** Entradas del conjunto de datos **
* * * * * * *

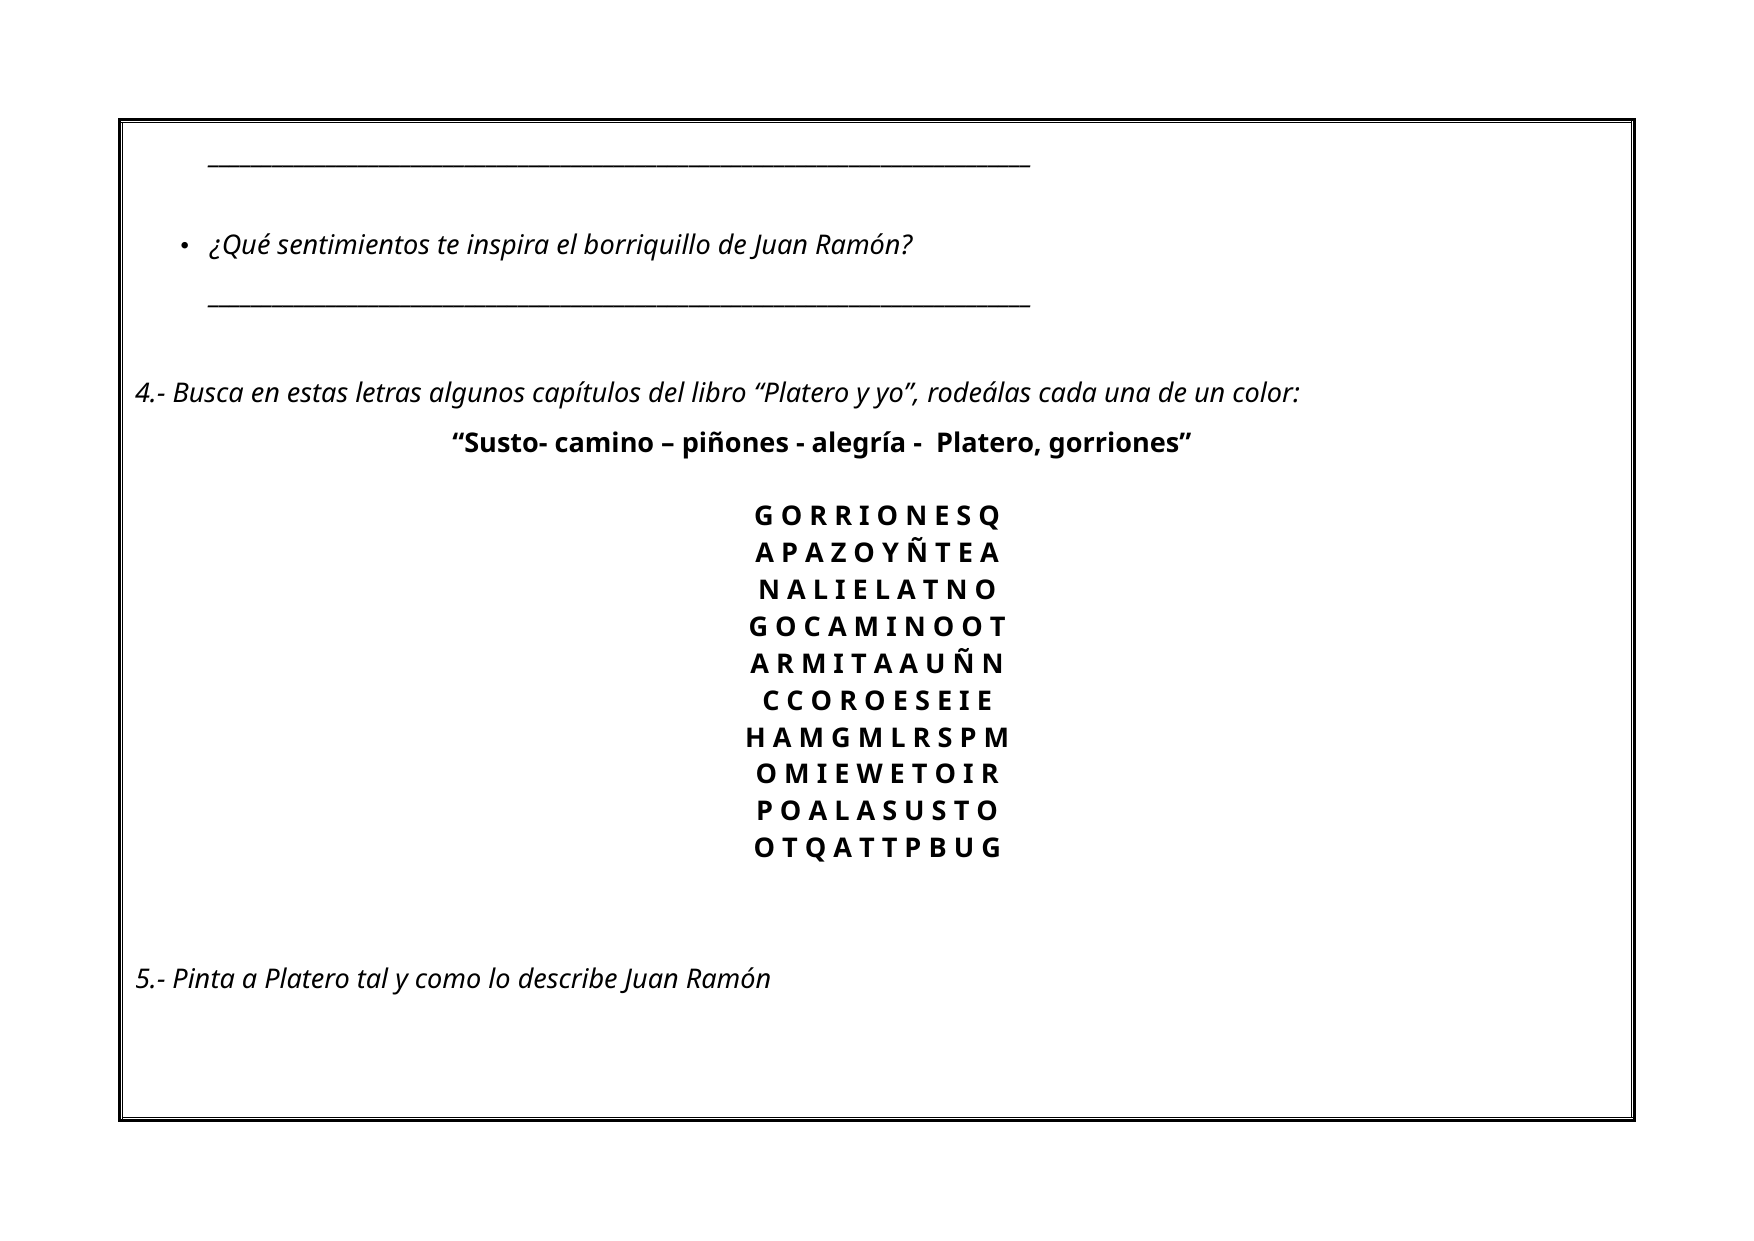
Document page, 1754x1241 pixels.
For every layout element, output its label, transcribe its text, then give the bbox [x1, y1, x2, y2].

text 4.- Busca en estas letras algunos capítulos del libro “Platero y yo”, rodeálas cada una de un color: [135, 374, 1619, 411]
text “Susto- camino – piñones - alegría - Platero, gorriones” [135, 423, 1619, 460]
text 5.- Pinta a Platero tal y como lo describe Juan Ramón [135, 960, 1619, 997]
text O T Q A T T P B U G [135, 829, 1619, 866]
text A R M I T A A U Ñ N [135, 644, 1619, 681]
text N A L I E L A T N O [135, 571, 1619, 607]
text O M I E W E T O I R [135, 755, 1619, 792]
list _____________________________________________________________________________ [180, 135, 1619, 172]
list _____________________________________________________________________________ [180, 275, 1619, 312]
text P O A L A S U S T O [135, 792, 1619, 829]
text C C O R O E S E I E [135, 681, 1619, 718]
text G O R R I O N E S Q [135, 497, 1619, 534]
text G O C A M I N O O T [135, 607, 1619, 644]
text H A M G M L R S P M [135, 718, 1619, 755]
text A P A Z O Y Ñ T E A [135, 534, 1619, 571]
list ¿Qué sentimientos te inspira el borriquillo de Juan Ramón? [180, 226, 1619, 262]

* * * * * * *

** Ejercicio **
Organiza todas las líneas del material en una lista JSON de cadenas, con una cadena por línea, en el mismo orden y sin las líneas en blanco. Deja fuera de la respuesta la línea que marca la imagen.

** Respuesta **
[
  "Document page, 1754x1241 pixels.",
  "For every layout element, output its label, transcribe its text, then give the bbox [x1, y1, x2, y2].",
  "text 4.- Busca en estas letras algunos capítulos del libro “Platero y yo”, rodeálas cada una de un color: [135, 374, 1619, 411]",
  "text “Susto- camino – piñones - alegría - Platero, gorriones” [135, 423, 1619, 460]",
  "text 5.- Pinta a Platero tal y como lo describe Juan Ramón [135, 960, 1619, 997]",
  "text O T Q A T T P B U G [135, 829, 1619, 866]",
  "text A R M I T A A U Ñ N [135, 644, 1619, 681]",
  "text N A L I E L A T N O [135, 571, 1619, 607]",
  "text O M I E W E T O I R [135, 755, 1619, 792]",
  "list _____________________________________________________________________________ [180, 135, 1619, 172]",
  "list _____________________________________________________________________________ [180, 275, 1619, 312]",
  "text P O A L A S U S T O [135, 792, 1619, 829]",
  "text C C O R O E S E I E [135, 681, 1619, 718]",
  "text G O R R I O N E S Q [135, 497, 1619, 534]",
  "text G O C A M I N O O T [135, 607, 1619, 644]",
  "text H A M G M L R S P M [135, 718, 1619, 755]",
  "text A P A Z O Y Ñ T E A [135, 534, 1619, 571]",
  "list ¿Qué sentimientos te inspira el borriquillo de Juan Ramón? [180, 226, 1619, 262]"
]